LendingClub (NYSE:LC) announced that it has signed a definitive agreement to acquire Radius Bancorp, and its wholly owned subsidiary Radius Bank, (together “Radius”) valued at 185 million USD. LendingClub says Combining Radius and LendingClub will create a digitally native marketplace bank at scale with the power to deliver an integrated customer experience, enabling consumers to both pay less when borrowing and earn more when saving.
Radius is an online bank founded in 1987 and based in Boston, MA, with more than 1.4 billion USD in diversified assets. Its platform provides features such as check deposit, bill pay, card management, and a personal financial management dashboard, as well as open APIs to offer “banking-as-a-service” (BaaS) functionality to leading fintechs. In addition, the company offers commercial lending options for businesses, and treasury management services for pension funds, unions, municipalities, and non-profit organizations.
‘This is a transformational transaction that allows us to reimagine banking in a way that is free from legacy practices and systems and where the success of LendingClub is aligned with the success of our customers,’ said Scott Sanborn, CEO of LendingClub. ‘By combining with Radius, we will create a category-defining experience for our members that will dramatically enhance the resilience and earnings trajectory of our business.’

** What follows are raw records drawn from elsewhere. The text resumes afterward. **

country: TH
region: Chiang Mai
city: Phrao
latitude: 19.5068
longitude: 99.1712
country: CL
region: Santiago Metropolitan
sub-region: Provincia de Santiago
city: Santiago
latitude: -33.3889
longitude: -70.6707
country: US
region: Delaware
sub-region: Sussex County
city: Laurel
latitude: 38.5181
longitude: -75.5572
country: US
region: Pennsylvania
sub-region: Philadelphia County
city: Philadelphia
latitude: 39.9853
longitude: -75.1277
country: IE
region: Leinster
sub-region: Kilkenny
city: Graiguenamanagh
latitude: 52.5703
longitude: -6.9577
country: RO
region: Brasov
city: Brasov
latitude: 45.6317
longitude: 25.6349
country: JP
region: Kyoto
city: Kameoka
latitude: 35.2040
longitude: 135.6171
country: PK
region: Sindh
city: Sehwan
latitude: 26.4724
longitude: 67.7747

‘LendingClub has always been a fintech innovator, and I look forward to leveraging the strengths of both of our talented teams as we usher in a new era in banking,’ said Mike Butler, Radius’ President and CEO. ‘We are excited for our employees to operate our virtual banking platform with more resources and for our clients to gain access to an industry-leading lending product. This is a perfect marriage, with LendingClub bringing the leading digital asset generation platform, and Radius contributing a leading online deposit gathering platform, to position the combined company for long-term success.’
The combined entity expects to be substantially accretive with a cash payback of the purchase price premium and all costs in two years. The purchase price is subject to certain adjustments set forth in the definitive agreement, and the transaction is subject to regulatory approval and other customary closing conditions and is expected to close in the next twelve to fifteen months with benefits starting to materialize immediately after close.

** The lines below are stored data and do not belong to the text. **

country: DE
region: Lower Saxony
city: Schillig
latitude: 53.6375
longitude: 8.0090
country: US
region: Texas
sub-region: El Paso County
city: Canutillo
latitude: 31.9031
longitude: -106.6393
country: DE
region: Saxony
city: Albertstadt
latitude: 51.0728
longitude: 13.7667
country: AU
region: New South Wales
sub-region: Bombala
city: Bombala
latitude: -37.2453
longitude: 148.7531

Further, to facilitate compliance with federal banking regulations and prevent closing of the Radius acquisition being delayed or disrupted, the LendingClub Board of Directors has adopted a Temporary Bank Charter Protection Agreement, also known as a stockholder rights agreement, and approved a dividend distribution of one purchase right for each outstanding share of the Company’s stock as of March 19, 2020. The agreement is intended to deter stock positions in excess of certain thresholds set forth by the Federal Reserve under the Bank Holding Company Act. Specifically, it provides for the dilution of any person or group of persons who acquire:
(i) 25 percent or more equity interest in LendingClub or
(ii) 7.5 percent or more of any class of LendingClub’s voting securities. This threshold automatically increases to 10 percent as set forth in the agreement.
Anyone already above such thresholds is grandfathered in at their current levels. The agreement is effective immediately and will automatically expire on either the closing of the Radius acquisition or after 18 months, whichever is earlier.